# Moving posts



## Loob

I remember being totally bemused when the first question I posted was "moved", and I couldn't work out where or why. I finally found it, and there was a happy ending in that several people responded to my query; but that didn't detract from my junior-member puzzlement!

Now older and wiser in the ways of WRF (though not as old and wise as many!) I still find myself puzzled by the "move" process. There was a thread today which I'd like to have responded to, but it had been moved to pastures unidentified and - to me - undiscoverable.

A plea to all mods - when you move a post/thread, could you please leave a link behind showing where it's gone?

Loob


----------



## panjandrum

I'll try to explain the dilemma from a personal perspective.

When moving threads, mods choose between leaving the link and not.
If I move a translation thread out of the English Only forum and leave a link, I am pushing a genuinely English-Only thread off the front page.  Why, I ask myself, should a thread posted in the wrong forum take precedence over a genuine English Only thread?

Once upon a time, the forum was relatively quiet and a few links to other forums for wrongly placed threads was OK.  Times have changed, and a place on the front page of the forum is now something to be prized.

So, if I find a thread that is evidently in the wrong forum I move it to the right place without leaving a link. If it's a newbie post and I have time, I send a PM.  If not, I won't - regular members should know better. 

The alternative is to delete the thread.  I do that sometimes.


----------



## Loob

Thank you, panj, for your response. As you know I have enormous respect for your point of view - on pretty much everything!

But we need to remember how it feels to be a junior member of WRF: not knowing which forum to post in, not knowing all the rules about context, not knowing about being over-helpful with other junior members...

And. at minimum, needing to know where wrongly posted posts have gone

Loob


----------



## Flaminius

If you want to find the whereabouts of posts made by yourself, you can always resort to "Find all posts by UserName" item in under your UserName in your posts.


----------



## jonquiliser

Hmm, I've never had this problem. In fact, many times I might not even notice that a post of mine has been moved, because I simply use the control panel that will shuffle me right to the place of my post!


----------



## badgrammar

Yes, now here's some excellent advice from Jonquiliser, and it's something I did not really learn how to use properly until around my 1500th post:  All hail *The User Control Panel*!  It is fantastic.  

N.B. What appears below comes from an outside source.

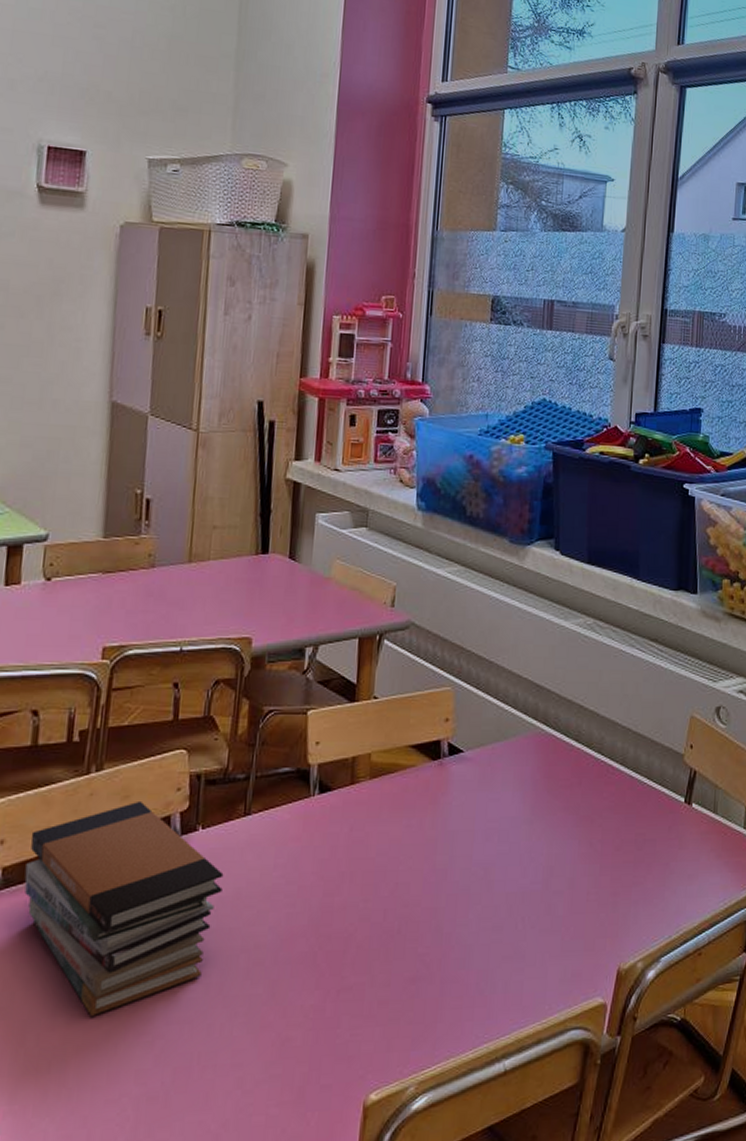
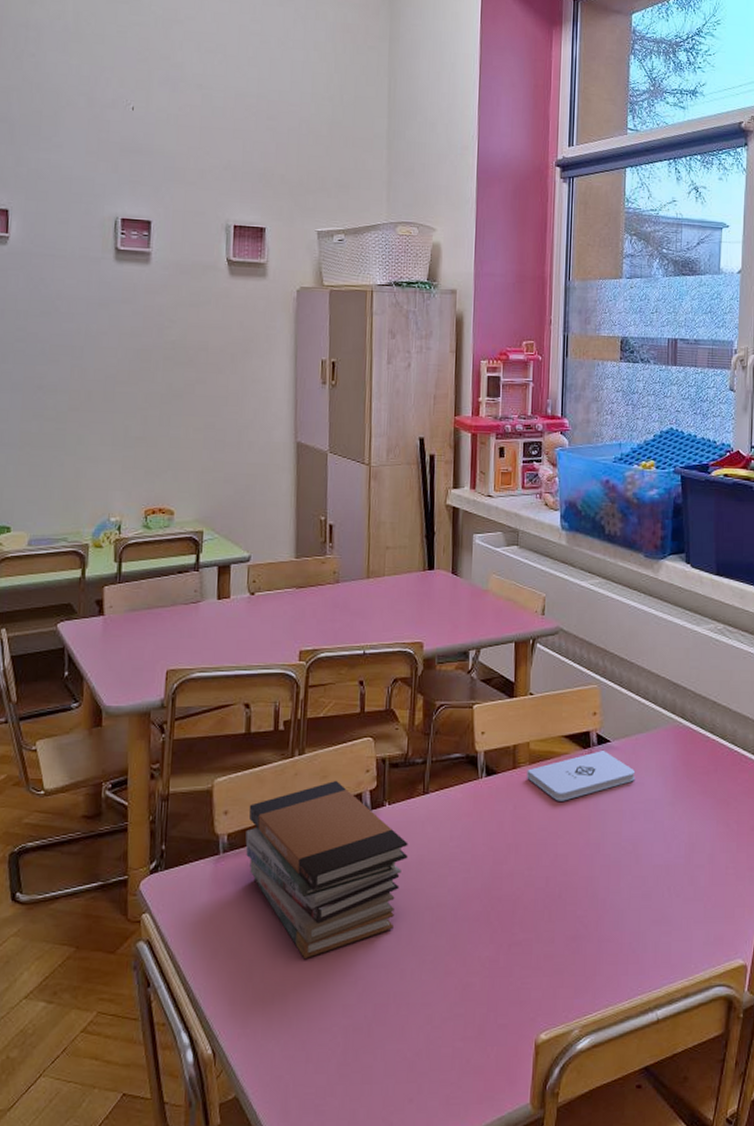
notepad: none [366,762,491,821] -> present [527,751,636,801]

Here's how it works:  Click on the User Control Panel on the left of the menu bar.  It takes you to a list of all of the threads you are subscribed to (even if they've been moved), and they are in bold if there are any new replies.  Click on a thread and there you have it!

I have gotten into the habit of logging on to that page every time I check in, it is the most efficient way to keep track of everything.  And you can disable all those (to me) pesky thread updates that fill up your email box, because if there has been a reply, it is highlighted there.  And if there has been no reply, you'll still find it there!

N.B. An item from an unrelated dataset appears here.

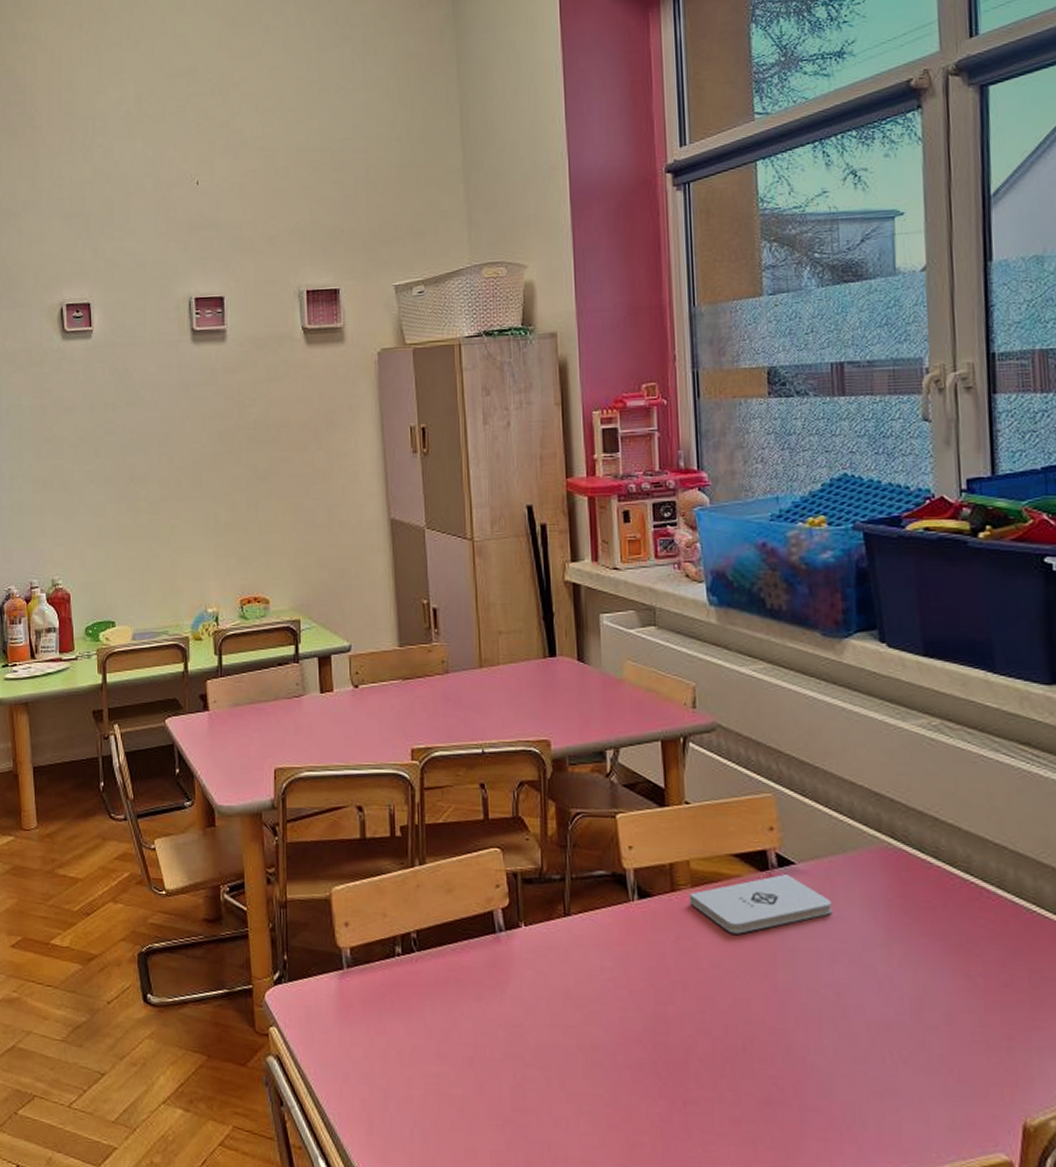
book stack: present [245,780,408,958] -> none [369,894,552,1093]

Hope that helps, it really took me a long time to figure out why it is so useful, but now I rely on it!


----------



## Outsider

I'm lost. Usually, when a thread is moved a "trace" of it remains in the forum where it was originally posted, doesn't it? You can find the new location by clicking on the title of the thread at the old location.


----------



## Jana337

Outsider said:


> I'm lost. Usually, when a thread is moved a "trace" of it remains in the forum where it was originally posted, doesn't it? You can find the new location by clicking on the title of the thread at the old location.


There are three options:
- permanent trace,
- expiring trace,
- no trace.

Personally, I use expiring redirects. They help people find straying threads and do not pollute the forum forever.


----------



## jonquiliser

Yes, badgrammar, the CP is superfantastically brilliant - I'd be completely lost without it!


----------



## Etcetera

The CP is the nicest way to track your threads. I definitely prefer it to e-mails.


----------



## TrentinaNE

Outsider said:


> I'm lost. Usually, when a thread is moved a "trace" of it remains in the forum where it was originally posted, doesn't it? You can find the new location by clicking on the title of the thread at the old location.


This function is available when entire threads are moved. Sometimes individual posts from within a thread are split off (usually because they veered off the original topic but are worth discussing on their own). No "redirect" is possible in this case.

Elisabetta


----------